- _Directions for this task_: Write out each record below, word for word.

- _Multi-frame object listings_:
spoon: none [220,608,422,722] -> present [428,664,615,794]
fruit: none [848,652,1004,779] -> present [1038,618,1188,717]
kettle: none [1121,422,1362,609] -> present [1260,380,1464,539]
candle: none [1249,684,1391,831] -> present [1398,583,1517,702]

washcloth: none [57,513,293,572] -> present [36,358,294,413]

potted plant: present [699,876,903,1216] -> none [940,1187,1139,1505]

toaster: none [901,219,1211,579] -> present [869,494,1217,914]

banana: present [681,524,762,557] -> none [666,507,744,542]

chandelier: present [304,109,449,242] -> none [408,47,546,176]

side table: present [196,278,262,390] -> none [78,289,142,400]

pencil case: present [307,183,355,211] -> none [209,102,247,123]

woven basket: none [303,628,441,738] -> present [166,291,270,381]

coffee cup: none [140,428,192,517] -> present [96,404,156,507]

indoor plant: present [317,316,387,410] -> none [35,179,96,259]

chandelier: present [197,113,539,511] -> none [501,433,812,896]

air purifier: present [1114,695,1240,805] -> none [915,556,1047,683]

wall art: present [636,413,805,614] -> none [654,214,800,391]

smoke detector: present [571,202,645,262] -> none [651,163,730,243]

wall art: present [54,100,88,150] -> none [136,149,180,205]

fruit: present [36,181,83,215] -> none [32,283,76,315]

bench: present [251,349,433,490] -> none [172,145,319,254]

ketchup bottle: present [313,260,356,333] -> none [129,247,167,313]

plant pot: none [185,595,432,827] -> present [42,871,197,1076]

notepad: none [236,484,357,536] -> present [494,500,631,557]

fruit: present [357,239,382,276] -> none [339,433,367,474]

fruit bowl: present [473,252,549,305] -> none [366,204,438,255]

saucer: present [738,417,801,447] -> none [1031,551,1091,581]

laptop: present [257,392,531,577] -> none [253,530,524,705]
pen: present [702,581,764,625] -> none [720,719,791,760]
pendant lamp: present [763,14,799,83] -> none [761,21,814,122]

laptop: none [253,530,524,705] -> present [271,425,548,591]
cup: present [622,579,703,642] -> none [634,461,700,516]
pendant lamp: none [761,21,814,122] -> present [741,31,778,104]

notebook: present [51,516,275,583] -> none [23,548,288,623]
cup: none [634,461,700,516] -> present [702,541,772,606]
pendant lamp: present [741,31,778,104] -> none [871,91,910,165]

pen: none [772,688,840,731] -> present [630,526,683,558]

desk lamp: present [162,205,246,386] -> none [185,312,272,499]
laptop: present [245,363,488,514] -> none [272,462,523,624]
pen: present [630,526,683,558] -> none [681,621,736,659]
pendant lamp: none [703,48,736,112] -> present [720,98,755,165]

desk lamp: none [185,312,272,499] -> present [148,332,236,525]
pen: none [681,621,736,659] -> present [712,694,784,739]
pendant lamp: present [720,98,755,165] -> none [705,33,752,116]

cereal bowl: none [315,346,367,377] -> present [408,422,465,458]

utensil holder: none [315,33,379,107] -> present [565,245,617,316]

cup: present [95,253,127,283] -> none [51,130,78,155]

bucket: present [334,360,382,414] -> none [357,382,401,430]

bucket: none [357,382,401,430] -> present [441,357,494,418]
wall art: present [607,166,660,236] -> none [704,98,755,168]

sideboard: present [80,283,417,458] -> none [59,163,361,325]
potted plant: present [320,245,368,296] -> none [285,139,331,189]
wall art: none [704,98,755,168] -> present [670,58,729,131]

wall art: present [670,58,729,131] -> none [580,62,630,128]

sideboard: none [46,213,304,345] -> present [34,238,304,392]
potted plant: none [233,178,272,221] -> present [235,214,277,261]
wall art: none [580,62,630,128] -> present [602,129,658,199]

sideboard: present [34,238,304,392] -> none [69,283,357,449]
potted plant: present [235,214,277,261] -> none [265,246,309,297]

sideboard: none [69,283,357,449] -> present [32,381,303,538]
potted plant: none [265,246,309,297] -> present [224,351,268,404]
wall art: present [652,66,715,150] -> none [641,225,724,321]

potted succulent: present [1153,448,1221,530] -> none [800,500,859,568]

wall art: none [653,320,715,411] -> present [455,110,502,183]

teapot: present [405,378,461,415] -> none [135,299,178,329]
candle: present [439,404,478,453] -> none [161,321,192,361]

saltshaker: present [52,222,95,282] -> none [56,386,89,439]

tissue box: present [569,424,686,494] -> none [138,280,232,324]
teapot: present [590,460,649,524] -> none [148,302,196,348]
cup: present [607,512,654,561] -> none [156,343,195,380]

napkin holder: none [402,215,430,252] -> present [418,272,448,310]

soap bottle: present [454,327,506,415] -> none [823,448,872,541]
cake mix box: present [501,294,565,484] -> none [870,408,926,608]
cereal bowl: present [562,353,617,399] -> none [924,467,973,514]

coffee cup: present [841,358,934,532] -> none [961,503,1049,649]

- _Answer space_:
spoon: none [220,608,422,722] -> present [428,664,615,794]
fruit: none [848,652,1004,779] -> present [1038,618,1188,717]
kettle: none [1121,422,1362,609] -> present [1260,380,1464,539]
candle: none [1249,684,1391,831] -> present [1398,583,1517,702]

washcloth: none [57,513,293,572] -> present [36,358,294,413]

potted plant: present [699,876,903,1216] -> none [940,1187,1139,1505]

toaster: none [901,219,1211,579] -> present [869,494,1217,914]

banana: present [681,524,762,557] -> none [666,507,744,542]

chandelier: present [304,109,449,242] -> none [408,47,546,176]

side table: present [196,278,262,390] -> none [78,289,142,400]

pencil case: present [307,183,355,211] -> none [209,102,247,123]

woven basket: none [303,628,441,738] -> present [166,291,270,381]

coffee cup: none [140,428,192,517] -> present [96,404,156,507]

indoor plant: present [317,316,387,410] -> none [35,179,96,259]

chandelier: present [197,113,539,511] -> none [501,433,812,896]

air purifier: present [1114,695,1240,805] -> none [915,556,1047,683]

wall art: present [636,413,805,614] -> none [654,214,800,391]

smoke detector: present [571,202,645,262] -> none [651,163,730,243]

wall art: present [54,100,88,150] -> none [136,149,180,205]

fruit: present [36,181,83,215] -> none [32,283,76,315]

bench: present [251,349,433,490] -> none [172,145,319,254]

ketchup bottle: present [313,260,356,333] -> none [129,247,167,313]

plant pot: none [185,595,432,827] -> present [42,871,197,1076]

notepad: none [236,484,357,536] -> present [494,500,631,557]

fruit: present [357,239,382,276] -> none [339,433,367,474]

fruit bowl: present [473,252,549,305] -> none [366,204,438,255]

saucer: present [738,417,801,447] -> none [1031,551,1091,581]

laptop: present [257,392,531,577] -> none [253,530,524,705]
pen: present [702,581,764,625] -> none [720,719,791,760]
pendant lamp: present [763,14,799,83] -> none [761,21,814,122]

laptop: none [253,530,524,705] -> present [271,425,548,591]
cup: present [622,579,703,642] -> none [634,461,700,516]
pendant lamp: none [761,21,814,122] -> present [741,31,778,104]

notebook: present [51,516,275,583] -> none [23,548,288,623]
cup: none [634,461,700,516] -> present [702,541,772,606]
pendant lamp: present [741,31,778,104] -> none [871,91,910,165]

pen: none [772,688,840,731] -> present [630,526,683,558]

desk lamp: present [162,205,246,386] -> none [185,312,272,499]
laptop: present [245,363,488,514] -> none [272,462,523,624]
pen: present [630,526,683,558] -> none [681,621,736,659]
pendant lamp: none [703,48,736,112] -> present [720,98,755,165]

desk lamp: none [185,312,272,499] -> present [148,332,236,525]
pen: none [681,621,736,659] -> present [712,694,784,739]
pendant lamp: present [720,98,755,165] -> none [705,33,752,116]

cereal bowl: none [315,346,367,377] -> present [408,422,465,458]

utensil holder: none [315,33,379,107] -> present [565,245,617,316]

cup: present [95,253,127,283] -> none [51,130,78,155]

bucket: present [334,360,382,414] -> none [357,382,401,430]

bucket: none [357,382,401,430] -> present [441,357,494,418]
wall art: present [607,166,660,236] -> none [704,98,755,168]

sideboard: present [80,283,417,458] -> none [59,163,361,325]
potted plant: present [320,245,368,296] -> none [285,139,331,189]
wall art: none [704,98,755,168] -> present [670,58,729,131]

wall art: present [670,58,729,131] -> none [580,62,630,128]

sideboard: none [46,213,304,345] -> present [34,238,304,392]
potted plant: none [233,178,272,221] -> present [235,214,277,261]
wall art: none [580,62,630,128] -> present [602,129,658,199]

sideboard: present [34,238,304,392] -> none [69,283,357,449]
potted plant: present [235,214,277,261] -> none [265,246,309,297]

sideboard: none [69,283,357,449] -> present [32,381,303,538]
potted plant: none [265,246,309,297] -> present [224,351,268,404]
wall art: present [652,66,715,150] -> none [641,225,724,321]

potted succulent: present [1153,448,1221,530] -> none [800,500,859,568]

wall art: none [653,320,715,411] -> present [455,110,502,183]

teapot: present [405,378,461,415] -> none [135,299,178,329]
candle: present [439,404,478,453] -> none [161,321,192,361]

saltshaker: present [52,222,95,282] -> none [56,386,89,439]

tissue box: present [569,424,686,494] -> none [138,280,232,324]
teapot: present [590,460,649,524] -> none [148,302,196,348]
cup: present [607,512,654,561] -> none [156,343,195,380]

napkin holder: none [402,215,430,252] -> present [418,272,448,310]

soap bottle: present [454,327,506,415] -> none [823,448,872,541]
cake mix box: present [501,294,565,484] -> none [870,408,926,608]
cereal bowl: present [562,353,617,399] -> none [924,467,973,514]

coffee cup: present [841,358,934,532] -> none [961,503,1049,649]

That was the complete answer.